One observation
An AI tool your board approved in March is rarely the same tool by the time the annual review comes round. The model underneath changes, the usage spreads to teams the sign-off never contemplated, and the controls drift through routine engineering. None of it is misconduct, and none of it reaches the board, because each change looks too small to table. What runs in production is a descendant of the thing you approved, and nobody decided to approve that. Dr Karl George MBE calls this the pacing problem, and the fix is not more meetings. It is standing governance written into the system itself, so the rule holds on every transaction rather than at every meeting. Read the full argument in The pacing problem: capability outpaces board ratification.
One risk
Reading "no UK AI law" as "no obligation". The UK has no single AI Act, by design: regulators you already answer to apply five voluntary, cross-cutting principles within their existing remits. But the binding law underneath has not gone anywhere. UK GDPR and the Data Protection Act 2018 govern your AI wherever it touches personal data, and the EU AI Act can reach UK organisations through their EU footprint. The voluntary layer on top is the lens your regulator will use, which means the burden sits with your board to show its existing duties already cover how you use AI. The layered picture is set out in The UK has no single AI Act. What your board governs instead.
One action
Restructure your AI risk register around the NIST AI Risk Management Framework's four functions: Govern, Map, Measure, Manage.

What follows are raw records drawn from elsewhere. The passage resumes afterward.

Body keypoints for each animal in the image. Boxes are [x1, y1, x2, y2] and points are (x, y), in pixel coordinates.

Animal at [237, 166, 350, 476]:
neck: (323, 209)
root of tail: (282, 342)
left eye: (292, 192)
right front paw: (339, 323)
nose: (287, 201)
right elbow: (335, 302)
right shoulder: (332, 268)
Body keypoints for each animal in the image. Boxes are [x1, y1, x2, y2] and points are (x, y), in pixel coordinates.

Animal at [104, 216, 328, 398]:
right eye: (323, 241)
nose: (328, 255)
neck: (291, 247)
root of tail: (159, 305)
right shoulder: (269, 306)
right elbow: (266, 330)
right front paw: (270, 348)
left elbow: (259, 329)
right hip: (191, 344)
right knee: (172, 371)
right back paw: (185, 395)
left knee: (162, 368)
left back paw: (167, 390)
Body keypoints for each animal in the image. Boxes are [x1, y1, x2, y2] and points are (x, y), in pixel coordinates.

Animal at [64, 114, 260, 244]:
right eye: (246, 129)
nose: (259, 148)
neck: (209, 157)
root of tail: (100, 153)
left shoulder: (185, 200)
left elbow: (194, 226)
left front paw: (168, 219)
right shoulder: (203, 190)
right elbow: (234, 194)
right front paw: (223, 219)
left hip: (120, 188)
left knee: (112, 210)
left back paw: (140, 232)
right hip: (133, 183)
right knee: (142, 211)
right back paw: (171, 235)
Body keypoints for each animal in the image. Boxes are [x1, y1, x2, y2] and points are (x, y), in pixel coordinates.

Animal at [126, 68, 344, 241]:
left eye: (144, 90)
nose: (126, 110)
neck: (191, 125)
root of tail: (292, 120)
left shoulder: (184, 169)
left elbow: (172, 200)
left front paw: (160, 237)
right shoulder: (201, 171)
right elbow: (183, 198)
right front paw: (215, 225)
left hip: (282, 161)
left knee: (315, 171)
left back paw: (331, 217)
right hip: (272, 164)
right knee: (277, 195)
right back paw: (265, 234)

The discipline this imposes is simple. Every risk you list must have a named owner, a place it lives, a way it is measured (with a source and a date), and a control that does something. A row that cannot fill the Measure column is not a managed risk; it is a hope. A register that has read "human review in place, amber" for three quarters is describing a state your organisation has already left. The working method is in Make your AI risk register living evidence, not a spreadsheet.
One resource
ISO/IEC 42001 explained: what it asks of a board. The first international AI management system standard, read clause by clause from a board's seat: what it concretely requires, and the honest difference between aligning to the standard and being certified against it. Useful before anyone in your organisation says "we are 42001 compliant" in a tender.
That is a full issue. One observation, one risk, one action, one resource, once a month, in about five minutes.